What is needed
Note each line in the data below that holds "linecap", and copy it.
(Beginning of Dataset entries)
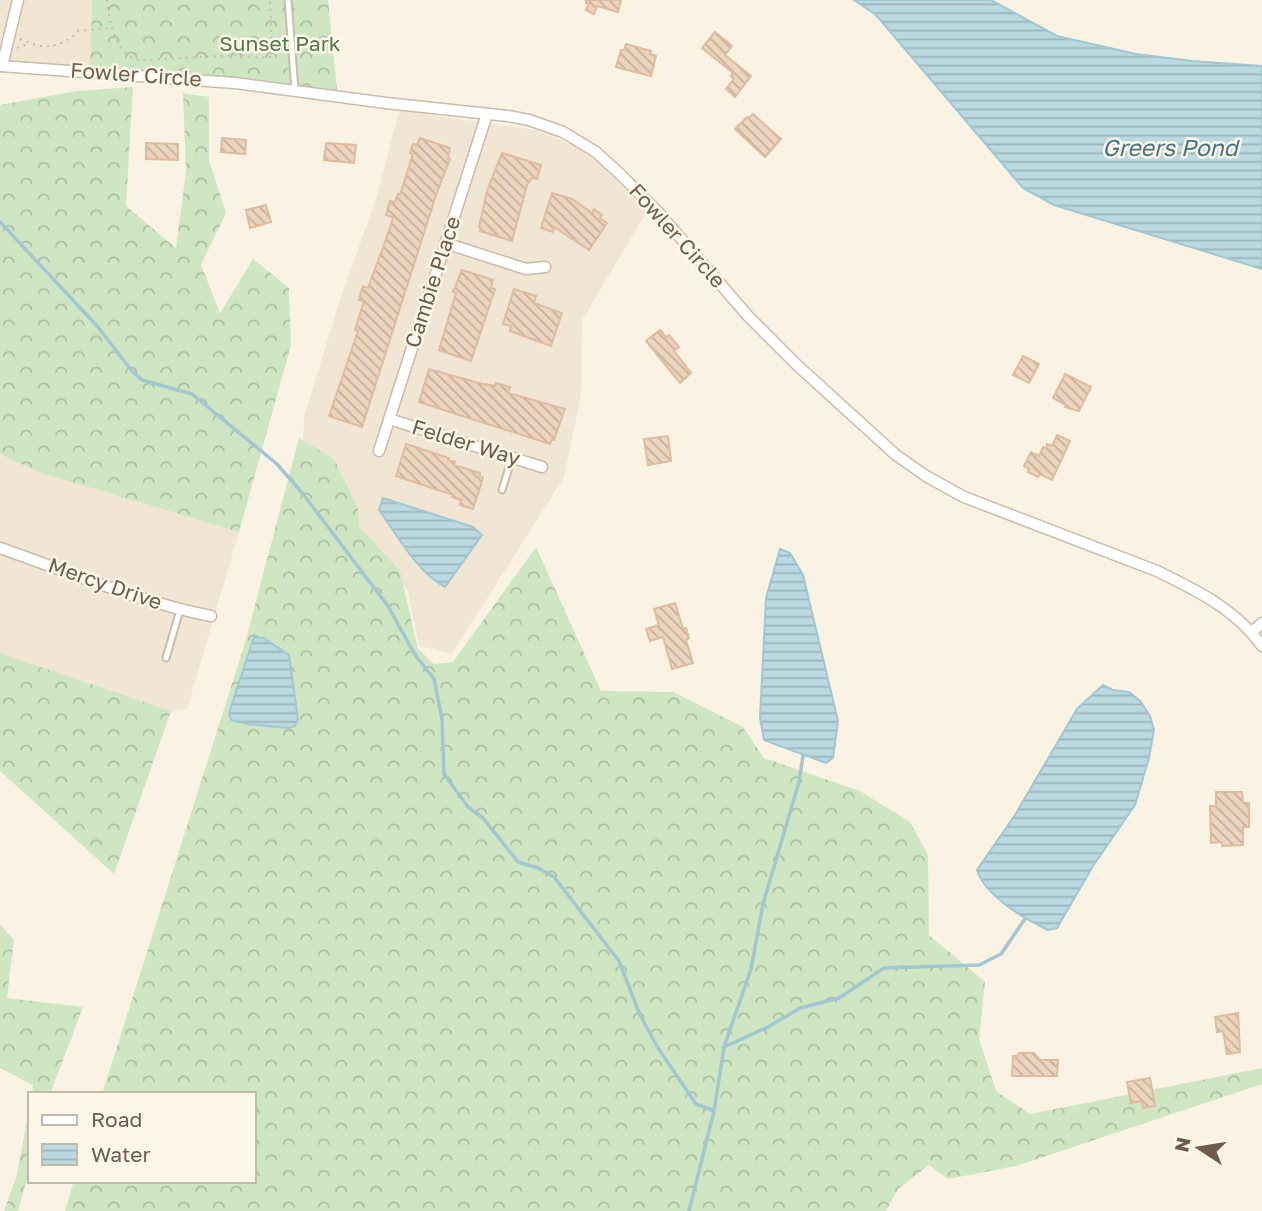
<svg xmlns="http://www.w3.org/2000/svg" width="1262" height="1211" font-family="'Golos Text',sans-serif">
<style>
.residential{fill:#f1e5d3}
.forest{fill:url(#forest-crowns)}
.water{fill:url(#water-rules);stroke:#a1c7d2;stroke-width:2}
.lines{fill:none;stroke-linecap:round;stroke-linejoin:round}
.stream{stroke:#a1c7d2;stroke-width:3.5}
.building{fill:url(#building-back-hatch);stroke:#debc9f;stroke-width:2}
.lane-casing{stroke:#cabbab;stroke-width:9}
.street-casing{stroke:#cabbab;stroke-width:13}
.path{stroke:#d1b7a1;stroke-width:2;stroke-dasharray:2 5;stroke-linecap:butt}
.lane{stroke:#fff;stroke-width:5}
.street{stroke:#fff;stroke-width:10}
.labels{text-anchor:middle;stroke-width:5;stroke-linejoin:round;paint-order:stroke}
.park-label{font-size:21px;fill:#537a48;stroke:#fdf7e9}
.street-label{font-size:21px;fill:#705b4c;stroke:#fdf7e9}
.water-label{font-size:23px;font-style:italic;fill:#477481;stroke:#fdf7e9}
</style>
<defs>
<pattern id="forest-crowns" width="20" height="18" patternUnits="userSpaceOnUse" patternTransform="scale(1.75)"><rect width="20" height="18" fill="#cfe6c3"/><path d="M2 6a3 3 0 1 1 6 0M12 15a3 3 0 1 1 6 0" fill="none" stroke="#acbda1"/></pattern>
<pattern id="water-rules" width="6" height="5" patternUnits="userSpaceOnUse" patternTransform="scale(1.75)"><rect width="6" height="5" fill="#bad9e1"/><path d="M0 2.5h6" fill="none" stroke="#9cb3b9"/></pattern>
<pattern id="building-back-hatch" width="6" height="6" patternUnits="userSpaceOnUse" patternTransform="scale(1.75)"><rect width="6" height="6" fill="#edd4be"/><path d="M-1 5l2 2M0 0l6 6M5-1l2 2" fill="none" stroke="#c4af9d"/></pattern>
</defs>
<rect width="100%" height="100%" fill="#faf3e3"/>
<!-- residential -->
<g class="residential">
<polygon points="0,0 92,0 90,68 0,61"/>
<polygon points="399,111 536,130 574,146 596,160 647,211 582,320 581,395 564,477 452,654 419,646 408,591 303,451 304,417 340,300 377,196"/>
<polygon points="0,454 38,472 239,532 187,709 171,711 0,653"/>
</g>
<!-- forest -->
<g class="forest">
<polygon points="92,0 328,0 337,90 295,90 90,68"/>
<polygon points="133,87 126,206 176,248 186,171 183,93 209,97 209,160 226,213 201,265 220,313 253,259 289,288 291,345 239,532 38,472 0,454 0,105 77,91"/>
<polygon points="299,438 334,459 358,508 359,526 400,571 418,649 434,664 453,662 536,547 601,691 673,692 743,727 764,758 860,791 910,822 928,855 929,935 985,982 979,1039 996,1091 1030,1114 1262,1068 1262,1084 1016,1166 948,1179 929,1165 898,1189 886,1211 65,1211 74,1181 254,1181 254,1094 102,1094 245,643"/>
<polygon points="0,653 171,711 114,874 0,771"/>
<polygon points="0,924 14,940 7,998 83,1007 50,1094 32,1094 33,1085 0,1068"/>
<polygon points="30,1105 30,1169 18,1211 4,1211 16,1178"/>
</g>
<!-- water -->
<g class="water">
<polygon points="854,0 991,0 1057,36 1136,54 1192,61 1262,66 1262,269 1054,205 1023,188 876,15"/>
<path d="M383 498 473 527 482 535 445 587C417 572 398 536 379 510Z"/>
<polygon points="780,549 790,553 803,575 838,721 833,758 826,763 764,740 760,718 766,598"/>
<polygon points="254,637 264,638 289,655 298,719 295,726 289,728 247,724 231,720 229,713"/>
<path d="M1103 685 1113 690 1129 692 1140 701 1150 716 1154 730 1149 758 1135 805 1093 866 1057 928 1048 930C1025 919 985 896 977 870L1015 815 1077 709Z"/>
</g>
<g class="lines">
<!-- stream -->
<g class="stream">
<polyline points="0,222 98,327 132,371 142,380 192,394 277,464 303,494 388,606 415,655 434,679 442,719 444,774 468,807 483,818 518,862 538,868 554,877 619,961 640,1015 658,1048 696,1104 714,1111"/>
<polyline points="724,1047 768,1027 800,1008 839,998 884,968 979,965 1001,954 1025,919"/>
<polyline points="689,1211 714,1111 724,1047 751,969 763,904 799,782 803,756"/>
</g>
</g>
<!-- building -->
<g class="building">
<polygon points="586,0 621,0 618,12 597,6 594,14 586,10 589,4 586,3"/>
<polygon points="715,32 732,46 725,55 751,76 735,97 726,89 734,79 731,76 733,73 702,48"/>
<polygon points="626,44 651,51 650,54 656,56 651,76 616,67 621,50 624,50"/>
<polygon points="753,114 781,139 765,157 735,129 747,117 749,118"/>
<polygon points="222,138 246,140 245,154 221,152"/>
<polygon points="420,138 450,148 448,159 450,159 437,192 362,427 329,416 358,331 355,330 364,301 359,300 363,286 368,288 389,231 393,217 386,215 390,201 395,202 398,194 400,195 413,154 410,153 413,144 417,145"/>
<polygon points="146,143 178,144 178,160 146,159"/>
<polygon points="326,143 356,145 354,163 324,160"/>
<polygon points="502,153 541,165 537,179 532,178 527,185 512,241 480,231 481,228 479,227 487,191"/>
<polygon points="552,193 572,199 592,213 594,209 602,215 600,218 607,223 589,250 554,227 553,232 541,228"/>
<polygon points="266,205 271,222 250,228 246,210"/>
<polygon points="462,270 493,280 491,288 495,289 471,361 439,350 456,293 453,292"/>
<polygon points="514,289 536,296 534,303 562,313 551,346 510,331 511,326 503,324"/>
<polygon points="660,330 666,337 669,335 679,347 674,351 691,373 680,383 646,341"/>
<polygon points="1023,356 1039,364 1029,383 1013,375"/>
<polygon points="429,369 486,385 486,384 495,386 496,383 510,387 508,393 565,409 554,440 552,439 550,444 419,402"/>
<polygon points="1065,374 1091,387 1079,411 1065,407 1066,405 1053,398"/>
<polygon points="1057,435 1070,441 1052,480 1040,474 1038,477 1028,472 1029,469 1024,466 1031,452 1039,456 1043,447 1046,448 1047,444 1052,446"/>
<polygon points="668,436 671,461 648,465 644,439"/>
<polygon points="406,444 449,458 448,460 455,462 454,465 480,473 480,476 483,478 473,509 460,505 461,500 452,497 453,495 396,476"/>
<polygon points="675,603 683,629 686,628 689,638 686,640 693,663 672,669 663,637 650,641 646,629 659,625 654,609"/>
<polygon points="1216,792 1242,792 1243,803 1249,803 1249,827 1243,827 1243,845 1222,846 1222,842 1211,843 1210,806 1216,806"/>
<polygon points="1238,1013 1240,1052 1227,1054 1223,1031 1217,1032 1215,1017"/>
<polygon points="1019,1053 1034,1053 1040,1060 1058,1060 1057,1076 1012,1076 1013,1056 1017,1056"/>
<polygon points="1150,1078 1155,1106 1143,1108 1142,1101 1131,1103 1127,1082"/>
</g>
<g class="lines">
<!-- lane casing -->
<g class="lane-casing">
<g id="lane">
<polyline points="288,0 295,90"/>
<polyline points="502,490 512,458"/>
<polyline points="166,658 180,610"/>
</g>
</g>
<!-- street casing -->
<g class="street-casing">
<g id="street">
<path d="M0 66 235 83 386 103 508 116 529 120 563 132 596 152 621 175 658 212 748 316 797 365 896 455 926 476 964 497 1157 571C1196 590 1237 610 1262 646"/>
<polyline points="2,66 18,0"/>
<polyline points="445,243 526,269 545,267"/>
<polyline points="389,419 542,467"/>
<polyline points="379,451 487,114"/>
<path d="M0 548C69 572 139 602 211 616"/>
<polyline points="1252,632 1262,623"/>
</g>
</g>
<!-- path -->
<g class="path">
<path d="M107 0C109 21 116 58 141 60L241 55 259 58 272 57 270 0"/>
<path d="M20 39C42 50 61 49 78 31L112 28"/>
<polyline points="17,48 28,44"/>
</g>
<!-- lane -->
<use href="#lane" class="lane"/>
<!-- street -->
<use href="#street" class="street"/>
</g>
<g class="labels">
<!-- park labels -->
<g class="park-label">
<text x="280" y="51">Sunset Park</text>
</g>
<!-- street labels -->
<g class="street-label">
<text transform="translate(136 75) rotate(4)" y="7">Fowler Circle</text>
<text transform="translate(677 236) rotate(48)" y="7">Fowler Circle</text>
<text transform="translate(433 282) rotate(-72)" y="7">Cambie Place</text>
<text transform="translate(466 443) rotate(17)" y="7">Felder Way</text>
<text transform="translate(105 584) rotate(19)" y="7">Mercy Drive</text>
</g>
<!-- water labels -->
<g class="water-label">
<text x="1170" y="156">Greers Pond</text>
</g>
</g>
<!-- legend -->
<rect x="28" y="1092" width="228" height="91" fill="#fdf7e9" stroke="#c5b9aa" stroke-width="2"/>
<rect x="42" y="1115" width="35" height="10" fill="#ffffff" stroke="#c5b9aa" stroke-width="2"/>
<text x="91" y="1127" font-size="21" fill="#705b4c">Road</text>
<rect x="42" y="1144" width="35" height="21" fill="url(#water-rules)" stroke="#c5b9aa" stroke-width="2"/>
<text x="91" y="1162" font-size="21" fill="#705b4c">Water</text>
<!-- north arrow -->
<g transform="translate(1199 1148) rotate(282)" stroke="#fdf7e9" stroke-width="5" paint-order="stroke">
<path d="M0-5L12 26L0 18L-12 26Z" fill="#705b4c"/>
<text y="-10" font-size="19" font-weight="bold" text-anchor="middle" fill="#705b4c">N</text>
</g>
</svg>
(End of Dataset entries)
Task solution
.lines{fill:none;stroke-linecap:round;stroke-linejoin:round}
.path{stroke:#d1b7a1;stroke-width:2;stroke-dasharray:2 5;stroke-linecap:butt}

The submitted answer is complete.